While the treatment and the technology is still new, it is described as “encouraging” and that it “shows potential”.
Leeds teens praised for spending 12 hours helping motorists stuck in snow
A pair of teenagers in Leeds have been praised by their community after spending more than 12 hours helping out residents who had become stuck in the snow.
The two were spotted by Jess, who posted on social media about the boys: “This lad is about 15 and he’s been out since 9 this morning helping everyone that’s stuck with a spade, with a girl with blue wellies on.
“I see teenagers getting a lot of judgement these days but this lad is one of many I’ve seen today helping people.
“A big well done if anyone knows him, not the best picture on Winrose Drive but he’s still there now, he’s soaking wet through getting an ambulance up, what a lovely lad.”

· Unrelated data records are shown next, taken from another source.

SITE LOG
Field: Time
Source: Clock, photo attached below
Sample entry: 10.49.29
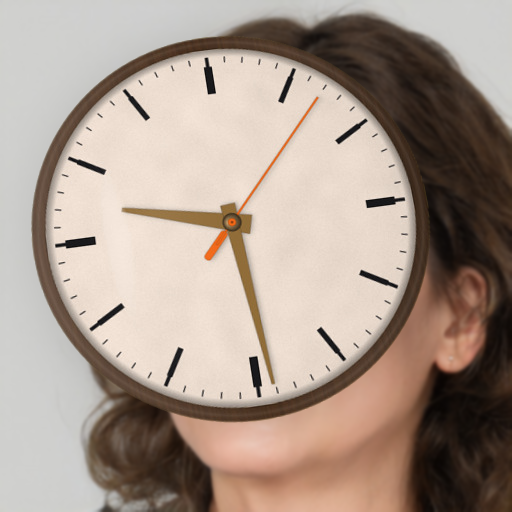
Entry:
9.29.07
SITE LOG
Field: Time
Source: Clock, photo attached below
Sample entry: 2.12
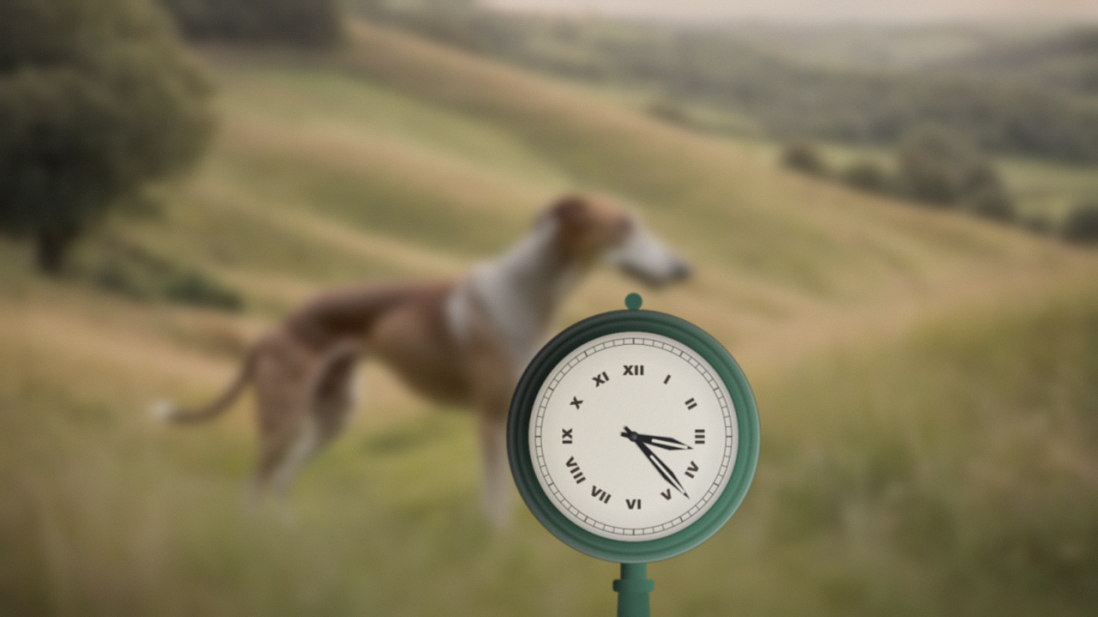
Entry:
3.23
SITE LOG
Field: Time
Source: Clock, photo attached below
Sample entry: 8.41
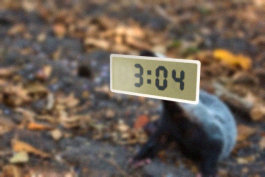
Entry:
3.04
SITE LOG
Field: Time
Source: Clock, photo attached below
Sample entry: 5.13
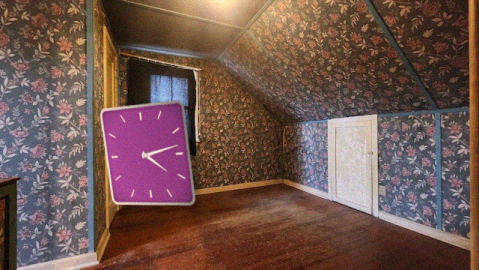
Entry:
4.13
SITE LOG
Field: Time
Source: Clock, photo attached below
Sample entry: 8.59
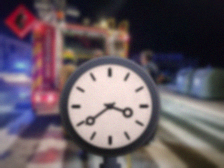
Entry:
3.39
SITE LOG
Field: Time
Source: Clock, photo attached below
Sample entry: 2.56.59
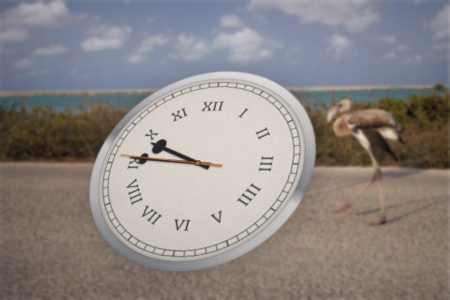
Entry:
9.45.46
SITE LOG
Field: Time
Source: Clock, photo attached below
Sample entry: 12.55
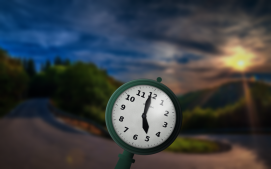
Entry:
4.59
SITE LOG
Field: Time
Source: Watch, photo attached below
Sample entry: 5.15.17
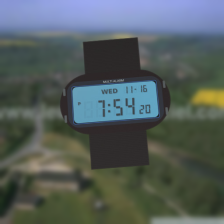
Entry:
7.54.20
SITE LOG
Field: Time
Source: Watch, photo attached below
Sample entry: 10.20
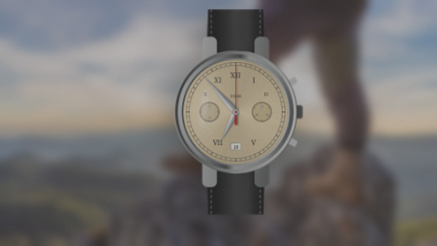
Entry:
6.53
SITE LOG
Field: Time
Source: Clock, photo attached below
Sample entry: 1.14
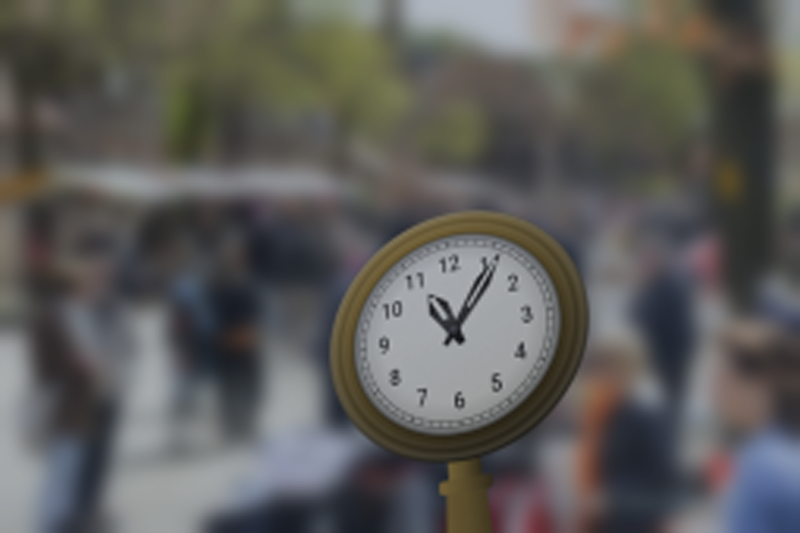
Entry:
11.06
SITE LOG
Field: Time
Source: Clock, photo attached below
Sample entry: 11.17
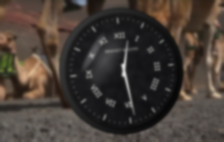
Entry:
12.29
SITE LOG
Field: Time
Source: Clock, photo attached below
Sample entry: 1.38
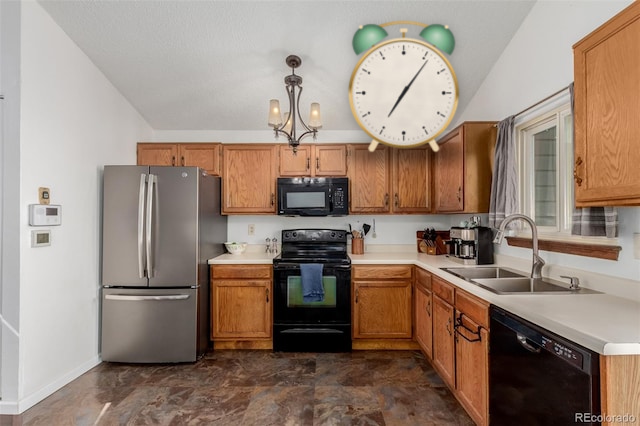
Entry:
7.06
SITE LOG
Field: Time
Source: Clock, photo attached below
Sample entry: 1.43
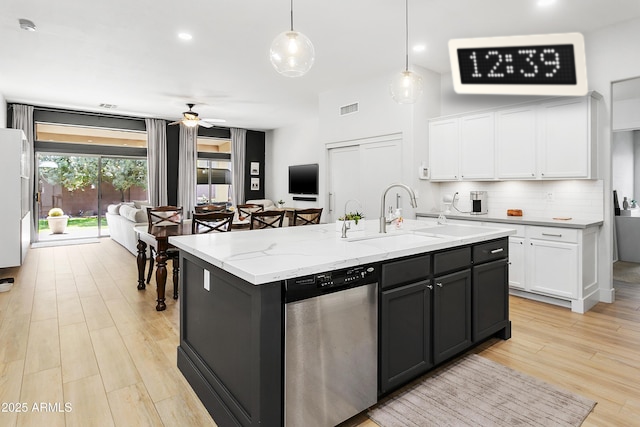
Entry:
12.39
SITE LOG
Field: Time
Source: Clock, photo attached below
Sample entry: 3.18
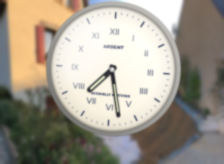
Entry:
7.28
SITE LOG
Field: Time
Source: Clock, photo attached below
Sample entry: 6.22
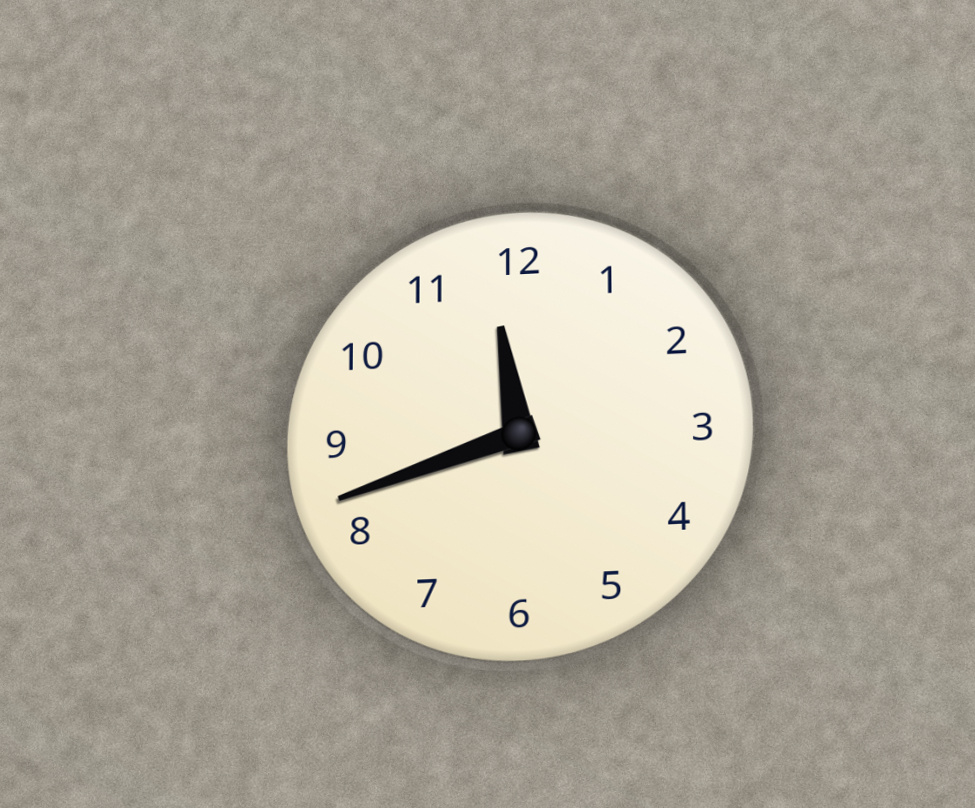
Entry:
11.42
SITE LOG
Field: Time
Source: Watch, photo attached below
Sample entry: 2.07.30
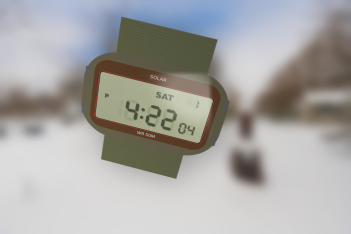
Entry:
4.22.04
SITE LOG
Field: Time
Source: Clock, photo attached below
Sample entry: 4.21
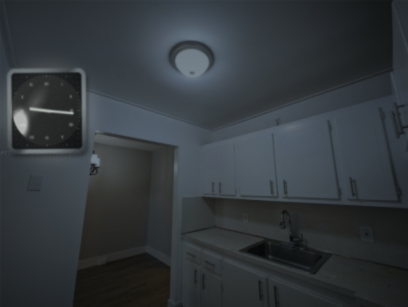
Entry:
9.16
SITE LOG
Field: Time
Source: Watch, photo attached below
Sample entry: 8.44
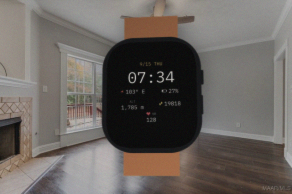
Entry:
7.34
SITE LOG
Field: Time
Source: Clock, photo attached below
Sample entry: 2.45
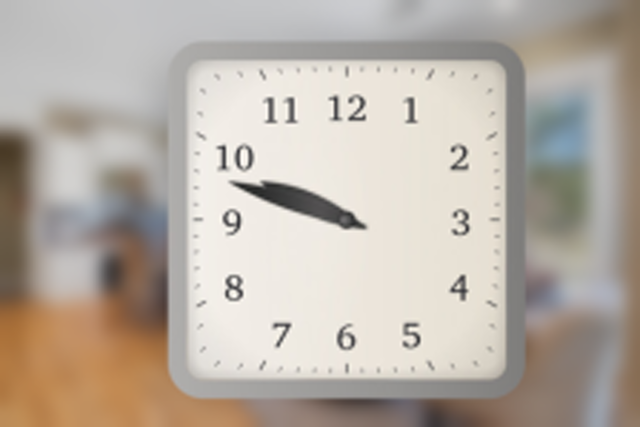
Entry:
9.48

On the same day, a kind hearted woman was seen giving out soup to stranded drivers in Rodley, as the roads were blocked by snow.
Twitter user @Dwarfland25 captured the image, posting on social media: “There’s an old lass giving out soup to drivers stranded on the ring road at Rodley. Gridlock in all directions, definitely a day to #StayAtHome today.”
New pill bottle technology for Parkinson's patients designed after TikTok collaboration
After a Parkinson’s patient posted a video on TikTok about how difficult the packaging his medication comes in is to use, a new pill bottle has been designed. A fellow TikTok user by the name of Brain Alldridge saw the original video, and felt that there had to be a better way.
He learned to use Fusion 360, a 3D modelling tool, and in a few days had designed a pill container that would be easier for people with Parkinson’s to use.
The new container is cylindrical, with a twisting bottom grip that users turn to retrieve a pill.
However, Allrdige didn’t have a 3D printer. When he asked for help, many other users of the social media app got involved in refining the design and 3D printing it. A final version was sent to the poster of the original video for feedback.
The original designer is dedicated to keeping the product open source, free and cheap, so that anyone who needs one can get one.
He reportedly has a patent attorney to ensure this, and the patent itself will be donated to the Michael J Fox Foundation.